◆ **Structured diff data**
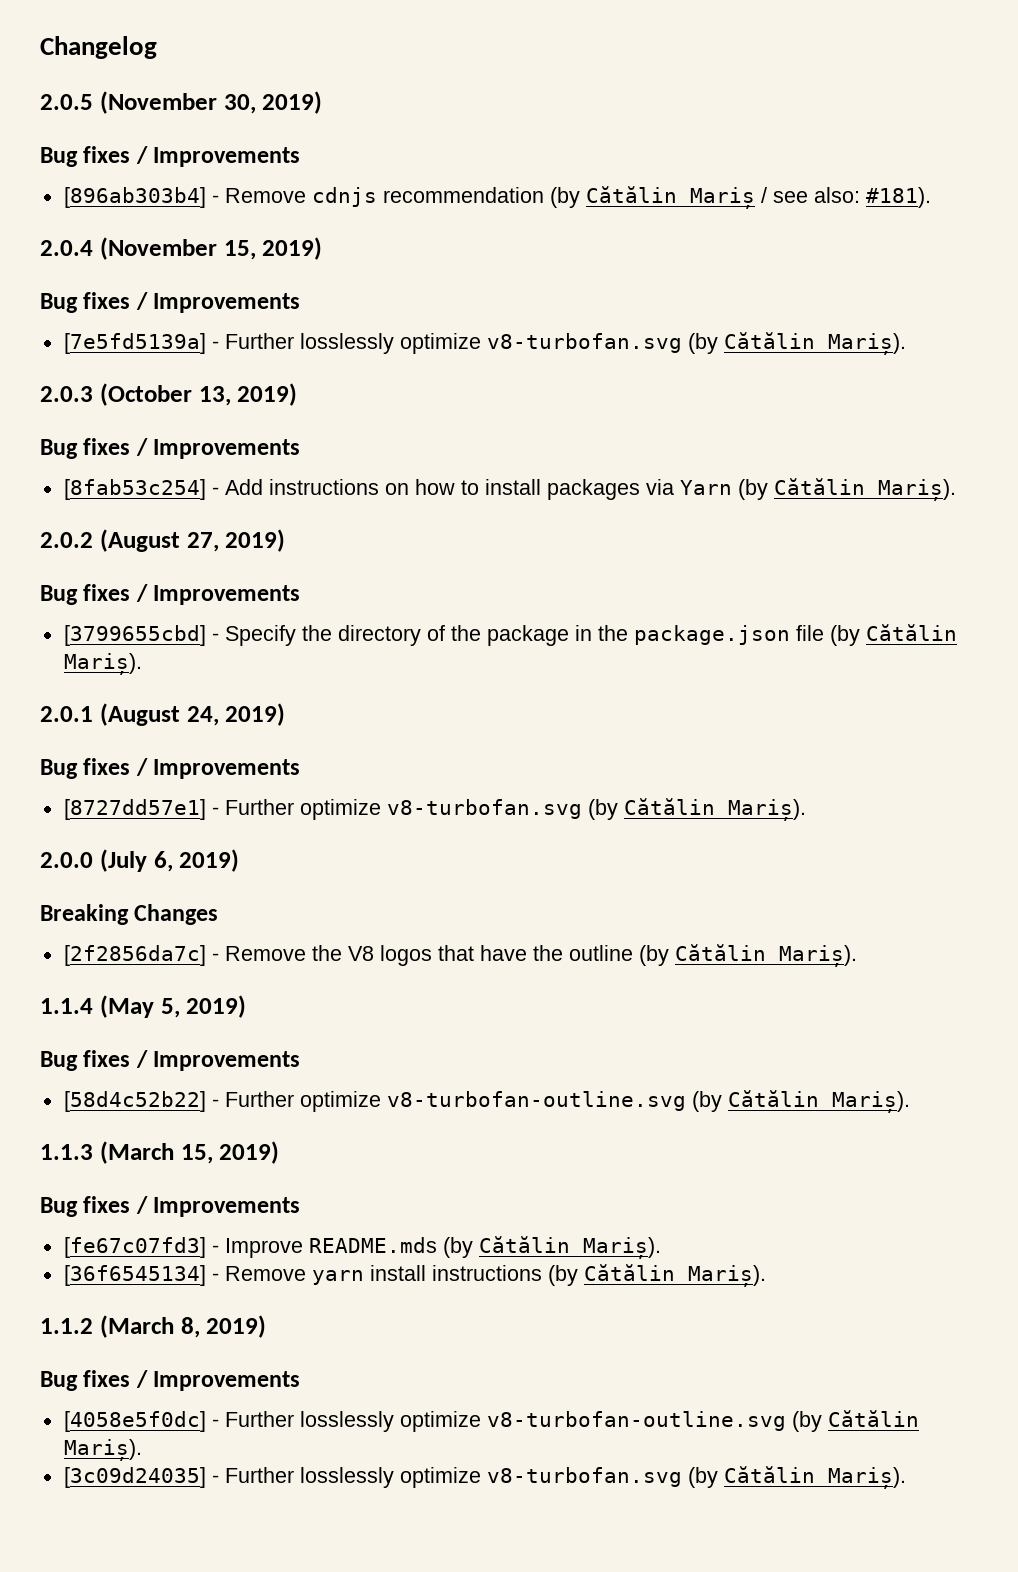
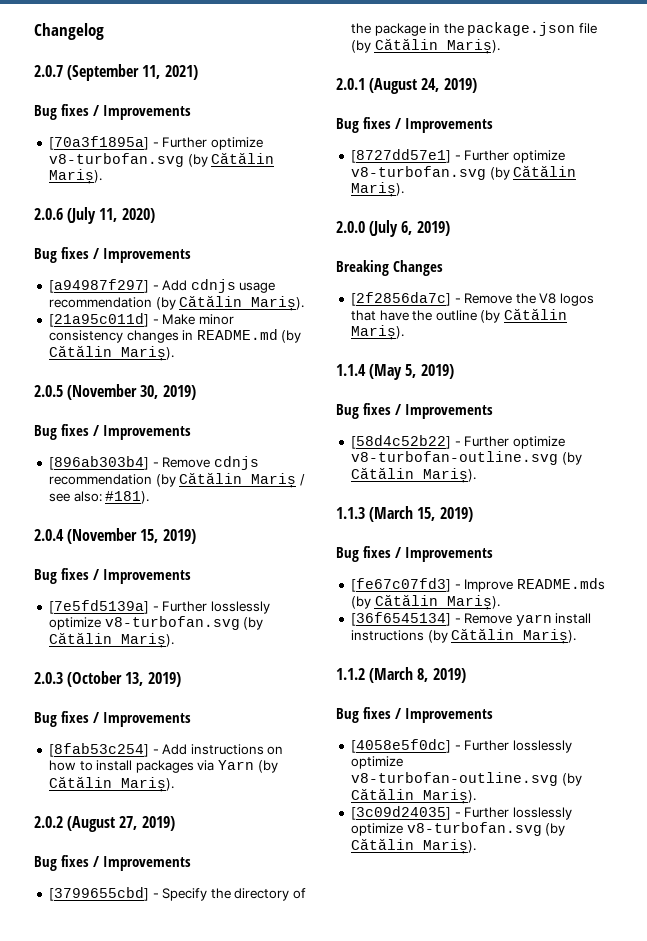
(157, 47) none -> [34,64,198,81] [34,104,191,120] [48,136,263,150] [48,152,275,167] [48,169,102,184] [34,207,155,224] [34,247,191,263] [48,279,276,293] [48,295,305,311] [48,313,234,327] [48,329,302,343] [48,345,174,361] // 2.0.7 (September 11, 2021) // Bug fixes / Improvements // [70a3f1895a] - Further optimize v8-turbofan.svg (by Cătălin Mariș). // 2.0.6 (July 11, 2020) // Bug fixes / Improvements // [a94987f297] - Add cdnjs usage recommendation (by Cătălin Mariș). // [21a95c011d] - Make minor consistency changes in README.md (by Cătălin Mariș).

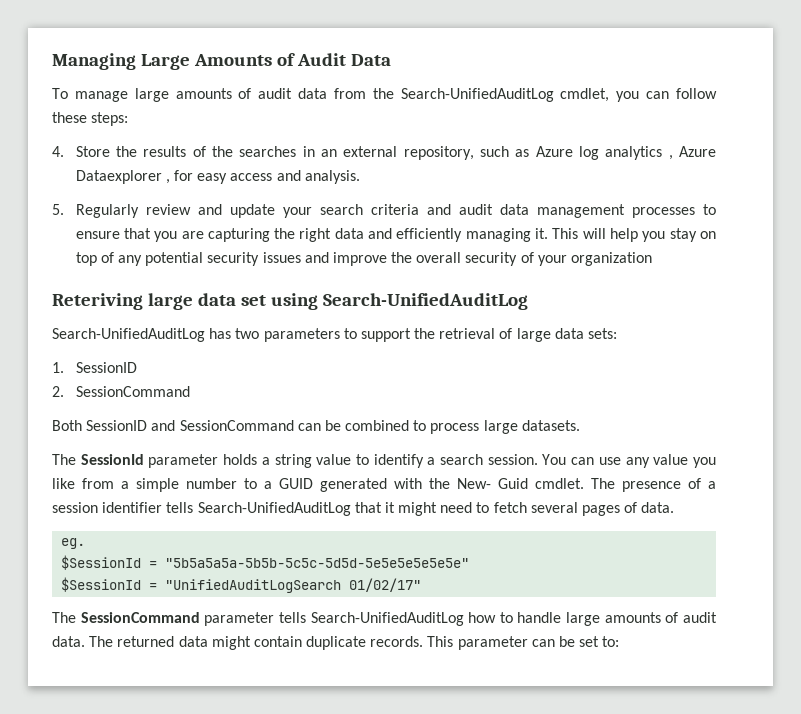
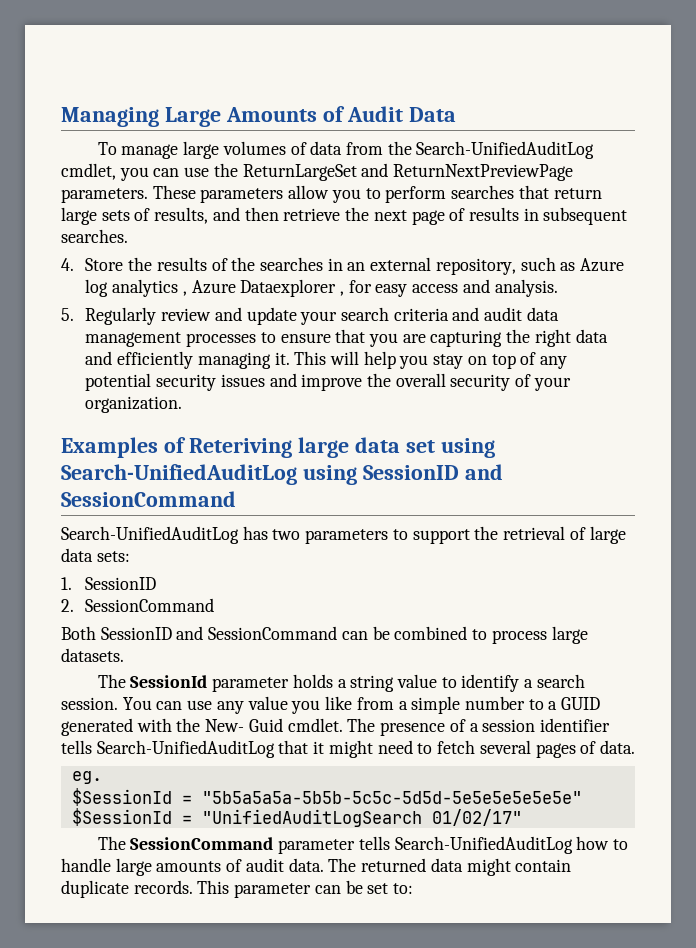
[175,88,293,99] amounts of audit -> [222,141,307,155] volumes of
[676,88,717,99] [52,112,129,126] follow these steps: -> [184,163,574,181] [61,185,602,203] [61,207,628,225] [61,229,128,243] use the ReturnLargeSet and ReturnNextPreviewPage parameters. These parameters allow you to perform searches that return large sets of results, and then retrieve the next page of results in subsequent searches.
[570,252,652,266] organization // -> [85,396,183,413] [61,437,186,458] organization. // Examples of
(528, 301) none -> [302,464,503,485] [61,491,236,507] using SessionID and SessionCommand

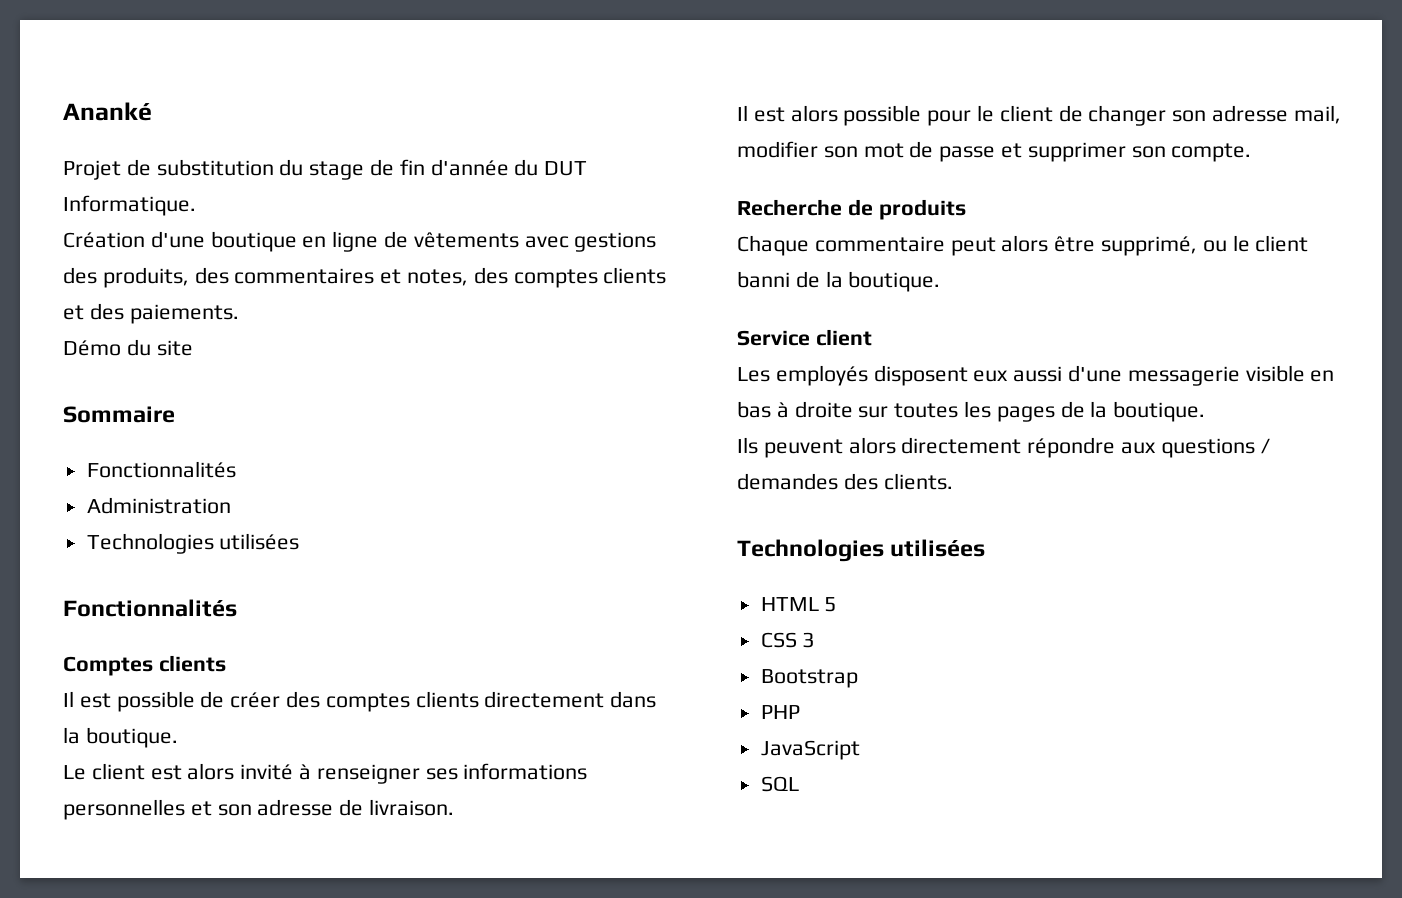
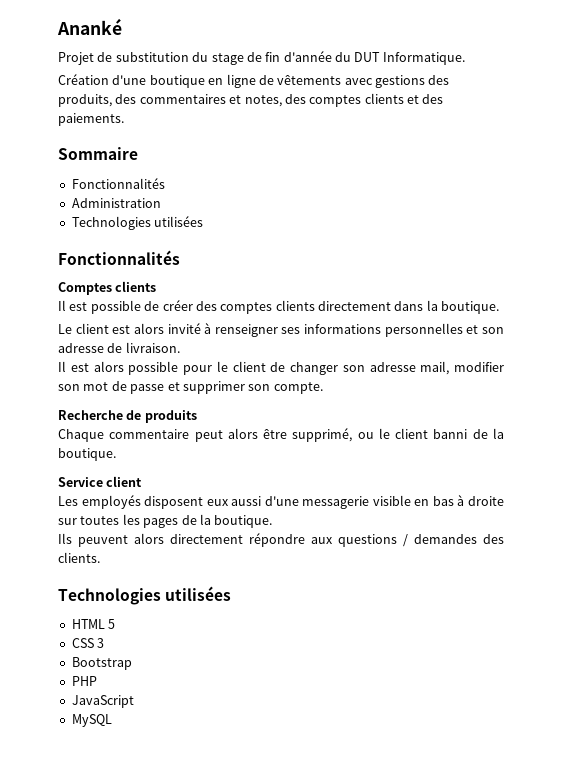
[63,339,193,356] // Démo du site -> (124, 119) none
[760,776,799,792] SQL -> [71,714,112,727] MySQL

◆ **Work required**
In the records above, locate the line with "(528, 301) none"; output it and each line after it through the last one, exactly, omitting pictures.

◆ **Response for this exercise**
(528, 301) none -> [302,464,503,485] [61,491,236,507] using SessionID and SessionCommand

[63,339,193,356] // Démo du site -> (124, 119) none
[760,776,799,792] SQL -> [71,714,112,727] MySQL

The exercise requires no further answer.